● **TEXT UNDER STUDY**
*-*-*

All phase transitions (Figure 1) are diffusion-less martensitic transformations, which can be represented by the scheme (mtc) or (mtt′↔ c). In this case, the tetragonal phase is rather difficult, and the cubic shape is practically impossible, to maintain at room temperature by quenching. Cubic ZrO2 is the highest-temperature phase and has the highest density, but it is also the most unstable because of the strong distortion (curvature) of the oxygen sublattice [63]. High-temperature phases are usually stabilized by ultrafast heat treatment or the introduction of additives such as MgO, CaO and Y2O3.
On the other hand, the transition of the cubic and tetragonal phases of zirconium dioxide to the monoclinic one is accompanied by an increase in volume, which improves the strength of the ceramic. A local increase in volume (and the corresponding pressure) leads to the appearance of mechanical stresses at the tops of growing microcracks and, as a consequence, stabilizes them and slows down further growth [56]. The authors of [14] believe that the optimal phase composition for zircon ceramics is the maximum content of the tetragonal t′-phase in the presence of an insignificant (4–5 wt.%) fraction of the monoclinic phase. The tetragonal phase provides a high degree of thermal stability, and due to the martensitic transformation of the monoclinic phase, a network of small cracks is formed that prevents fracture.

4. Formation Oxide-Ceramic Surface Layers on Zr

Various modification methods are applied to improve the surface properties with coat formation. For zirconium materials, the most commonly applicable are PVD and/or CVD deposition methods (including gas plasma spraying of coatings; electron-beam sputtering of targets; ion-plasma, magnetron and electric arc spraying; electrospark alloying), as well as thermal oxidation methods [1,14,15,16,17,18,20].

*-*-*

Extracted text data from the pages
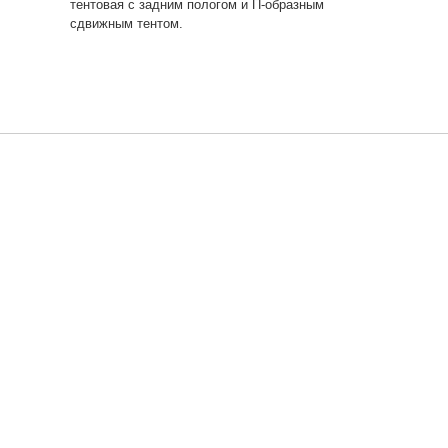
тентовая с задним пологом и П-образным
сдвижным тентом.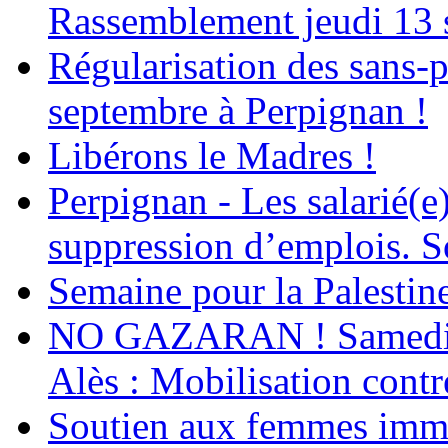
Rassemblement jeudi 13 
Régularisation des sans-p
septembre à Perpignan !
Libérons le Madres !
Perpignan - Les salarié(e)
suppression d’emplois. So
Semaine pour la Palestin
NO GAZARAN ! Samedi 22
Alès : Mobilisation contr
Soutien aux femmes immig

*-*-*

● **DIRECTIVE 1**
In the zirconium ceramics text, rewrite the paragraph that begins "On the other hand, the transition" as a short bulleted list that keeps its main facts.
● **DIRECTIVE 2**
Repeat word for word the part of the zirconium ceramics text from "All phase transitions" to "CaO and Y2O3.".
● **DIRECTIVE 3**
Pick up the zirconium ceramics text after its last sentence and write what comes next.

● **RESULT 1**
- The transition of cubic and tetragonal zirconium dioxide to the monoclinic phase increases volume, which improves the strength of the ceramic.
- The local increase in volume and pressure creates mechanical stresses at the tops of growing microcracks, which stabilizes them and slows their further growth.
- The authors of [14] consider the optimal phase composition for zircon ceramics to be the maximum content of the tetragonal t′-phase with an insignificant (4–5 wt.%) fraction of the monoclinic phase.
- The tetragonal phase provides high thermal stability, and the martensitic transformation of the monoclinic phase forms a network of small cracks that prevents fracture.

● **RESULT 2**
All phase transitions (Figure 1) are diffusion-less martensitic transformations, which can be represented by the scheme (mtc) or (mtt′↔ c). In this case, the tetragonal phase is rather difficult, and the cubic shape is practically impossible, to maintain at room temperature by quenching. Cubic ZrO2 is the highest-temperature phase and has the highest density, but it is also the most unstable because of the strong distortion (curvature) of the oxygen sublattice [63]. High-temperature phases are usually stabilized by ultrafast heat treatment or the introduction of additives such as MgO, CaO and Y2O3.

● **RESULT 3**
4.1. Vacuum-Deposited Coatings

The work [14] investigated multilayer heat-shielding plasma coatings (HPCs) designed to protect parts of internal combustion engines. ZrO2 powder stabilized with 6.2 wt.% Y2O3 was used for spraying; plasma coatings were applied using a UPU-8M setup. Steel samples were used as a basis for the coating, and in the study of heat-shielding properties, samples of aluminum alloy were used; NiCrAlY alloy served as a sublayer. Spraying mode was U = 40–60 V, I = 500 A; plasma-forming gas consumption (N2 or N2 + Ar mixture) was 24–31 L/min, and spraying distance was 100–130 mm.
The thickness of the ceramic coating for all samples was approximately the same and in the amount of about 200 μm, and the thickness of the NiCrAlY sublayer was from 50 to 150 μm. There was no lamellarity in the formed layer structure, and its average microhardness was at a level of about HV11000 MPa. The authors note that the thickness of the metal sublayer has practically no effect on the structure and microhardness of the ZrO2 surface layer; however, it had an influence on the phase composition. When the metal sublayer had a thickness of 50 and 100 μm, the main phase of the ceramic layer was t-ZrO2, and the mass share of the monoclinic phase decreased to 2% (in the initial powder used for deposition, the content was 10.2 wt.%). At a sublayer thickness of 150 μm, in addition to the listed phases, about 12 wt.% was the cubic modification c-ZrO2.
The phase composition of the ceramic coating layer at a depth of 100 μm from the surface is almost the same: tetragonal with 4 wt.% monoclinic.
Assessment of the tetragonality degree and volume of the unit cell of the tetragonal phase ZrO2 showed that with a sublayer thickness of 150 μm, the degree of tetragonality of the ZrO2 (the ratio of the lattice parameters c/a) is 1.0113, and the volume of the unit cell is 134.5793·10−3 nm3. With a sublayer thickness of 50 and 100 μm, a phase is formed with a lower degree of tetragonality (c/a = 1.0107 and 1.0108) and an increased volume of the unit cell (134.6823·10−3 and 134.7030·10−3 nm3, respectively). In structure, these phases approach the quenched phase of t′-ZrO2, which was stable in a wide temperature range and at a cyclic change in temperature.
Direct flame heating with a gas burner was used to study the heat-shielding properties of the coatings. The burner was placed at a distance of 35–40 mm from the surface of the coated sample. The samples were heated for 3 s to the temperature of 400 °C and then cooled to a temperature of 70–80 °C for about 6 s. The thermal cycling was carried out until the coating was broken or peeled off from the base by no more than 15%.
During the heat resistance test, samples with two-layer coatings survived 1500 thermal cycles, while no external changes were detected and their microhardness practically did not change compared with the initial state. Only after 2000 heat cycles of tests did a longitudinal crack appear in the zone of connection with the sublayer, which spread into the ZrO2 layer and caused its minor destruction.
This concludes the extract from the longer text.